CRIM 634 - Evidence-Based Crime Prevention

This course considers the use of evidence to identify effective crime prevention policies. The course will teach students to think critically about what constitutes convincing evidence, use benefit-cost analysis in comparing policy alternatives, and write effective policy memos that can translate research into practice. Students develop these skills by studying the effects of different policy approaches to crime prevention including incarceration, policing, gun control, drug regulation, and place-based interventions, as well as education, social programs, and labor market policies. Emphasis will be on the methodological challenges to identifying “what works” and the empirical methods to overcome those challenges.

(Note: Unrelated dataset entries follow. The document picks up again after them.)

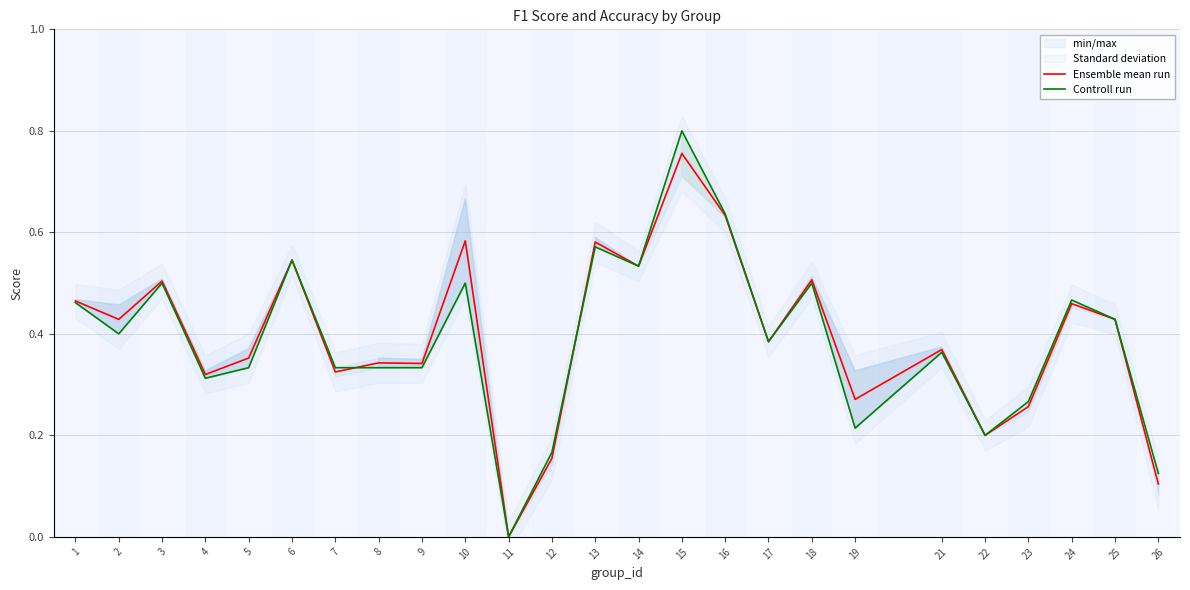

Which category has the highest value in the Ensemble mean run series?

15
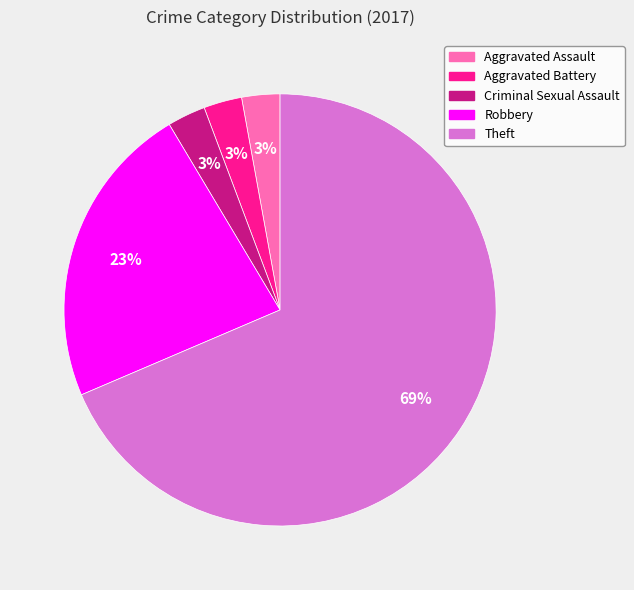

Which category accounts for the majority?

Theft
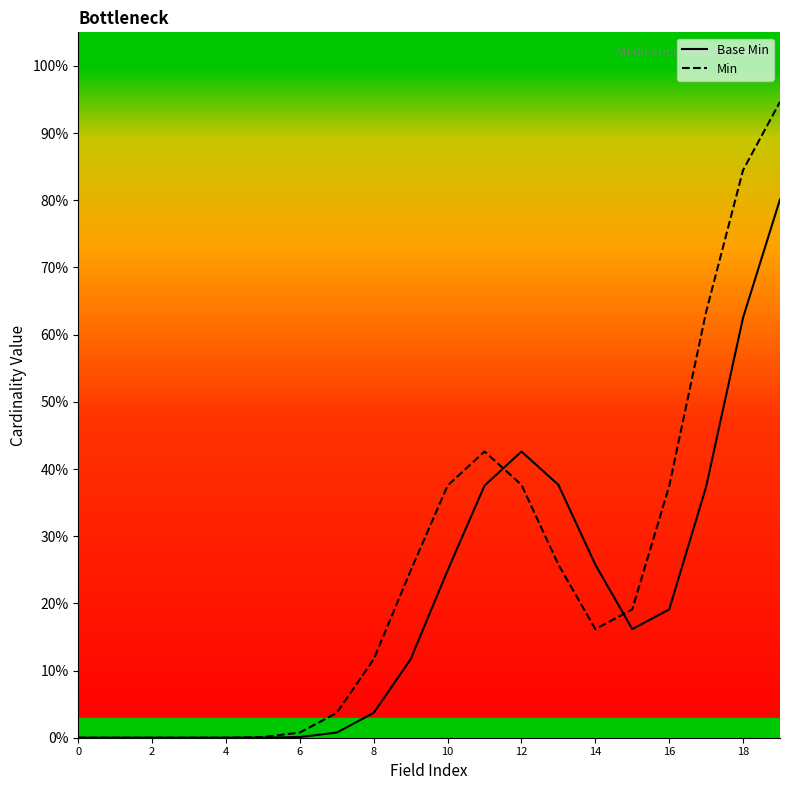

How many values in Min are above zero?

16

CRIM 535 - Introduction to Quantitative Methods for Policy Analysis

This course is an introduction to the basic mathematical tools and ideas that support quantitative policy analysis. By the end of the semester, students will be able to identify and explain measures of central tendency and variation for categorical and continuous variables; describe the statistical relationship between two variables; conduct and explain "foundational" statistical tests, including hypothesis testing and linear regression analysis; manipulate data sets and write simple statistical programs in Stata.

Elective: 

During the spring semester, students will select an elective course that complements their career aims. The elective can be any course offered at Penn that is 400-level and above and has the approval of the MS program director. The list below shows courses that recent MS Criminology students have elected to take. Not all courses are offered every year.

 

 

Criminology

 

CRIM 605 – Criminal law, Criminal Procedure, and Criminology
CRIM 671 – Clinical Neuroscience Approach to Understanding Violence

City and Regional Planning

CPLN 503 – Modeling Geographic Objects

Fels Institute of Government

GAFL  589 – Policy Development

Law

 

LAW 748 – Criminal Procedure: Prosecution and Adjudication
LAW 503 – Criminal Law

Political Science

PSCI 498 – Race & Criminal Justice

Social Policy & Practice

MSSP 631- Law & Social Policy

Colloquium:

MS students are also required to attend the Criminology Colloquium Series, colloquia presented about once per month by visiting scholars.

Language:

There is no language requirement for the MS degree.

 

Note for current Penn undergraduates considering submatriculation

 

All courses listed here are required. We do not issue waivers or accept substitutions. The Department of Criminology offers each course at one time slot in one semester. If there is a scheduling conflict, then your undergraduate degree requirements are the priority. You will have to enroll in your undergraduate required courses and withdraw from the MS submatriculation program. We schedule the MS courses so they do not conflict with required undergraduate criminology courses, but the courses may conflict with required courses for other majors. If you are considering the MS submatriculation program, discuss your course plans with your undergraduate advisor to give yourself the best chance of success. If you cannot resolve a course conflict, then you can apply to complete the MS degree in the year following your Penn undergraduate graduation. Several Penn students have done so in the past.